Na semana passada, o cantor baiano Bell Marques, ex-vocalista do Chiclete com Banana, assinou um Termo de Ajustamento de Conduta com o Ministério Público para alterar a letra de sua nova música, Cabelo de Chapinha. Bell Marques foi repudiado por centenas de fãs no Facebook e sofreu pressão de movimentos sociais pelo suposto conteúdo racista da canção. Dizia um trecho:
"Minha nêga, vai lá no salão fazer aquele corte que seu nêgo gosta
Me traz seu coração, porque essa noite só vai dar eu e você
Com esse amor ninguém pode; só água na cabeça pra apagar o fogo
Ô mainha, mas eu só gosto de cabelo de chapinha"

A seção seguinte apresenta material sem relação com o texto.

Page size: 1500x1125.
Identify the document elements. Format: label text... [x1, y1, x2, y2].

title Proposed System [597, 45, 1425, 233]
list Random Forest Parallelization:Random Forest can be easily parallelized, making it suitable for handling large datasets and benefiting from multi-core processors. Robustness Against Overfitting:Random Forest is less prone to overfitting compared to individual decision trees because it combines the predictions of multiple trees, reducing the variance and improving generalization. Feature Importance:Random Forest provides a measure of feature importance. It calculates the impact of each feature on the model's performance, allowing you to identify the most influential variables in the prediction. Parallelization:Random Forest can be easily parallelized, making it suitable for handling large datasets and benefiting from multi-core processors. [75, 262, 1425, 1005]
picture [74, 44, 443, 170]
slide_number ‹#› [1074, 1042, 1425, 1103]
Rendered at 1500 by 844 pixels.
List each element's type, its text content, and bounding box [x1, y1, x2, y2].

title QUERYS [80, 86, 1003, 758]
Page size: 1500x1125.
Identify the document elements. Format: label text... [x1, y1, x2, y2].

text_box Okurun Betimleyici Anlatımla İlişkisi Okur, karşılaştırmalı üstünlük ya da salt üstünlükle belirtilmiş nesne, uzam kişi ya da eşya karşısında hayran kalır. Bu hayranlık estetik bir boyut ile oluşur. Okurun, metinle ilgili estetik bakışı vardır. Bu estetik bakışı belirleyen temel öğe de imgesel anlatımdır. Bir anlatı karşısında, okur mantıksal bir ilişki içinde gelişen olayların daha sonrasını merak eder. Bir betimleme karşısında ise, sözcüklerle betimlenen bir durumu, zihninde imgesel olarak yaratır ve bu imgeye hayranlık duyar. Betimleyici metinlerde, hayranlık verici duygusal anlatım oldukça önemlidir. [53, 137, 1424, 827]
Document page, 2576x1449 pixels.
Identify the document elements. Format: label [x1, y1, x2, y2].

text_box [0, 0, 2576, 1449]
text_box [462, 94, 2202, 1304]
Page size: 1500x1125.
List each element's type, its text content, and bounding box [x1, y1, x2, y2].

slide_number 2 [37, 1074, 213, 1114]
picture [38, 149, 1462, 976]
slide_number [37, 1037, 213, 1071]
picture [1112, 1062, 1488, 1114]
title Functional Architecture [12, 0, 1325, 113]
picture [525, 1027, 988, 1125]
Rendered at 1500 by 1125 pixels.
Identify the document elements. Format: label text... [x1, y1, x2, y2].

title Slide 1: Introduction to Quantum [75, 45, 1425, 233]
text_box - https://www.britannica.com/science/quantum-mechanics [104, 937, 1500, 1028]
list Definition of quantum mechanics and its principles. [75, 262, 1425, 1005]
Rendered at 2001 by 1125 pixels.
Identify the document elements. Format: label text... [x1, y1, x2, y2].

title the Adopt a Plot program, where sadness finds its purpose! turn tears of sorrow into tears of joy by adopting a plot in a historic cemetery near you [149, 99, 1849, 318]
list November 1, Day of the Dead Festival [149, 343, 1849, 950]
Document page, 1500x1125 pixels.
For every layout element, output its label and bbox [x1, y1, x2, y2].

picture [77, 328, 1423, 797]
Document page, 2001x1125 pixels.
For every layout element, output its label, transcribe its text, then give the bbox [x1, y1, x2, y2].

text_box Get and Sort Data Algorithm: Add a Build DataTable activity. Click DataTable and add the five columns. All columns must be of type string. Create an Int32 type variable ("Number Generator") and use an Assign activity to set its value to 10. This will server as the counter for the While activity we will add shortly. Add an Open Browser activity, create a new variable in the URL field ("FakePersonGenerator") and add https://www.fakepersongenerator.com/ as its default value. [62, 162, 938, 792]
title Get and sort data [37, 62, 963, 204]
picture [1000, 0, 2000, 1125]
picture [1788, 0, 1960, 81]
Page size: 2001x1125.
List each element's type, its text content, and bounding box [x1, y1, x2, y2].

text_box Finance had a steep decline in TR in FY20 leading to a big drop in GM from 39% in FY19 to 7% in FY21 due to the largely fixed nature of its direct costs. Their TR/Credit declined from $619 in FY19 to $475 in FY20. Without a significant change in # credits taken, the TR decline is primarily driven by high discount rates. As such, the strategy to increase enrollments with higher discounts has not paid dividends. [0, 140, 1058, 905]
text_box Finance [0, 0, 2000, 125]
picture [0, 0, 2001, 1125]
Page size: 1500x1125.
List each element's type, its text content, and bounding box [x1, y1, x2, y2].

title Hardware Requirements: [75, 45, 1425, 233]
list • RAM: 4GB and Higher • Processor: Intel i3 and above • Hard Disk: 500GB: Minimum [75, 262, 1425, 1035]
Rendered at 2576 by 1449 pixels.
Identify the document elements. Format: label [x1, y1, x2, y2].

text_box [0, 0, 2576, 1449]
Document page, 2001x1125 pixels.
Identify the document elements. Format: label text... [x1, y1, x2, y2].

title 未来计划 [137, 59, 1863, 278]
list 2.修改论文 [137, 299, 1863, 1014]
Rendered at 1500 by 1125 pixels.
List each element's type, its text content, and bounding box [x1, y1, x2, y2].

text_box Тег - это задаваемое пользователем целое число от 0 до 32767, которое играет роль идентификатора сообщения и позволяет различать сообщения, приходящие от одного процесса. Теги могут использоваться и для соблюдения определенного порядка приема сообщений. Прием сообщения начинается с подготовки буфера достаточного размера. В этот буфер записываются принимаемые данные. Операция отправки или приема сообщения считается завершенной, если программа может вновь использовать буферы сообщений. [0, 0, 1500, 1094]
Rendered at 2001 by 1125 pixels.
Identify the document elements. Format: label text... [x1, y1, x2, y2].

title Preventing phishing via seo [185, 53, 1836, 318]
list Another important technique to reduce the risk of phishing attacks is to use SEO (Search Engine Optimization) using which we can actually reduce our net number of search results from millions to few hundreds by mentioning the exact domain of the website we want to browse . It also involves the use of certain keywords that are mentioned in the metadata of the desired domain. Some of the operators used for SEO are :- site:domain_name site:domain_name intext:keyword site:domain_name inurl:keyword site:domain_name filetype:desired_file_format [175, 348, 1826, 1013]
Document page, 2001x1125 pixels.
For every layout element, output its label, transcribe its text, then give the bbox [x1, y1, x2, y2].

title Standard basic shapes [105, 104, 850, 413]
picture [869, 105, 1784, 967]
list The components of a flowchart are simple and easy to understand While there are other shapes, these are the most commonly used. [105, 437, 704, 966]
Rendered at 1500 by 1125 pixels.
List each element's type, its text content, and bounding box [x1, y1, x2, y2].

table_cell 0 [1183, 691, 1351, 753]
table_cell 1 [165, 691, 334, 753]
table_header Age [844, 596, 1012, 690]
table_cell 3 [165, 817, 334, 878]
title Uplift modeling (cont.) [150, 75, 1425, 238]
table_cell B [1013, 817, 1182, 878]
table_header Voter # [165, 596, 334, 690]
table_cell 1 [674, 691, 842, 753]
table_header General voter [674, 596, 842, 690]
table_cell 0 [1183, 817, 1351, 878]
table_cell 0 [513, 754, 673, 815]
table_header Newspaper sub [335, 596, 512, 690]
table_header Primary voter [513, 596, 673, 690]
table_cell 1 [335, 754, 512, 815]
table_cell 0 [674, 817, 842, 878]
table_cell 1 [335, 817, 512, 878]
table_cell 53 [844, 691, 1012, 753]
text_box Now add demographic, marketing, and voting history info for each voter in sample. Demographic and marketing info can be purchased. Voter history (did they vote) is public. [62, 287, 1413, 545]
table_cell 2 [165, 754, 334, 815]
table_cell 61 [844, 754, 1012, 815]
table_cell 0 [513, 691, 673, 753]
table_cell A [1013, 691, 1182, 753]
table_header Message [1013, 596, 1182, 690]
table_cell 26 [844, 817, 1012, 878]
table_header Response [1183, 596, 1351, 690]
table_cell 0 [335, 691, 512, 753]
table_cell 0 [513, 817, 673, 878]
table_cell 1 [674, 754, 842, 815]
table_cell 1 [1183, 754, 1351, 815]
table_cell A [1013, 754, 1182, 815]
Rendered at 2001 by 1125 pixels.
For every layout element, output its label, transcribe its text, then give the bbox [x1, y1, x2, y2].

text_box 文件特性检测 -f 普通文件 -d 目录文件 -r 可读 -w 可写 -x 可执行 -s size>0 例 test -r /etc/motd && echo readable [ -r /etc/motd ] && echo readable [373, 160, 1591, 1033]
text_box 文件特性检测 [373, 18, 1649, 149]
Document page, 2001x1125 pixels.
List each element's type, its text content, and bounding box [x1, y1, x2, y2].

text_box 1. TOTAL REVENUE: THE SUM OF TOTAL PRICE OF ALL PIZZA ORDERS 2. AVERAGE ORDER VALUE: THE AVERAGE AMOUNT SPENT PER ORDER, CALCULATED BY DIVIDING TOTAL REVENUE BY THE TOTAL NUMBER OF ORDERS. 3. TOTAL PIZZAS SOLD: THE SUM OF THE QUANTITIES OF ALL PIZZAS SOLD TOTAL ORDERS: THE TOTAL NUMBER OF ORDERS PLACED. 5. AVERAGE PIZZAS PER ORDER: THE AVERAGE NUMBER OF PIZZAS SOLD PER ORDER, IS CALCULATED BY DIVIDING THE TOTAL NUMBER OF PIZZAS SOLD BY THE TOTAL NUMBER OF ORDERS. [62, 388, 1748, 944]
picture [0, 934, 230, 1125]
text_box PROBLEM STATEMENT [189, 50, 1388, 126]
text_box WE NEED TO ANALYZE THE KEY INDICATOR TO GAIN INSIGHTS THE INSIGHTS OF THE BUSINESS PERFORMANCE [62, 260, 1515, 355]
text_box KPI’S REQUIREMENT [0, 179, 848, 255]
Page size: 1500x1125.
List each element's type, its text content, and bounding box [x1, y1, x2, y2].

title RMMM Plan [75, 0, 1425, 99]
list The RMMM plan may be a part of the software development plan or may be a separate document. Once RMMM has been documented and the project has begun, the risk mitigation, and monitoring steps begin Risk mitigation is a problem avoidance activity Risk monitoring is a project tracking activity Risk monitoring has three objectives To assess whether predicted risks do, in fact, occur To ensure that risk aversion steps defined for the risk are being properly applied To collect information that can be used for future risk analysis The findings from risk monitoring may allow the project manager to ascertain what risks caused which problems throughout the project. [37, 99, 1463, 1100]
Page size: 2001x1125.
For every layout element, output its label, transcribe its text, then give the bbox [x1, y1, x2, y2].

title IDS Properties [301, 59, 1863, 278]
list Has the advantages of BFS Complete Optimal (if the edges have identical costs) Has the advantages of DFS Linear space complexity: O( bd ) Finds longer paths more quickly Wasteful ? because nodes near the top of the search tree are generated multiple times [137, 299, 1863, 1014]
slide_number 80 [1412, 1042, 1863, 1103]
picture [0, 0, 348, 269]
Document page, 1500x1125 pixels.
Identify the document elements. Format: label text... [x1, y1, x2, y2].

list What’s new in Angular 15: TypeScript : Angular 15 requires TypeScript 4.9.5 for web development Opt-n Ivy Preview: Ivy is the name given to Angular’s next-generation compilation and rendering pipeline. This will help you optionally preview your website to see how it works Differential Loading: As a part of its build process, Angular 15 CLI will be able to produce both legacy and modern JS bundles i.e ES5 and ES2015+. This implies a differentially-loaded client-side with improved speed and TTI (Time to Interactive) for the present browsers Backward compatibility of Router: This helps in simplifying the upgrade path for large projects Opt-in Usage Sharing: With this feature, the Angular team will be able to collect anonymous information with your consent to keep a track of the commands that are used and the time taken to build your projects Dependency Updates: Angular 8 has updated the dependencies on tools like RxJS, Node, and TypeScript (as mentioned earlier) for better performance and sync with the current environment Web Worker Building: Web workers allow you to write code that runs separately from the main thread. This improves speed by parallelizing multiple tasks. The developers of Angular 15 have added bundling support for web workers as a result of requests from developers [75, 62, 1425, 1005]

Sem comprar briga, o cantor se desculpou com os fãs e informou que o acordo para trocar a letra foi iniciativa dele. Mas esclareceu que a música havia sido composta inspirada em um homem que adora sua companheira e que pede a ela, com carinho, para se arrumar do jeito que ele gosta.
De fato, pode haver racismo - e também machismo - na canção se alguém quiser ver racismo e machismo. Quem preferir encontrar um afetuoso pedido de agrado à namorada, na intimidade de um casal, não terá problemas para localizá-lo. O preocupante é que, se há 30 anos eram grupos conservadores que se empenhavam em calar artistas, hoje o papel de censor ganha força entre defensores de causas justas e progressistas.
Esquecem-se de que música, embora por vezes cumpra a função de entretenimento, ainda é arte. E toda arte pode ser contestada, mas só sociedades arbitrárias podem ameaçar a liberdade de exercê-la. Alguém perguntará o de sempre, se então está liberado enaltecer o nazismo e dizer barbaridades contra negros em nome da arte.
Claro que não. Apologia e incitação ao crime são, sim, um crime. Mas há apologia ao crime na canção de Bell Marques? Bem, se você quiser, talvez encontre até cirurgia.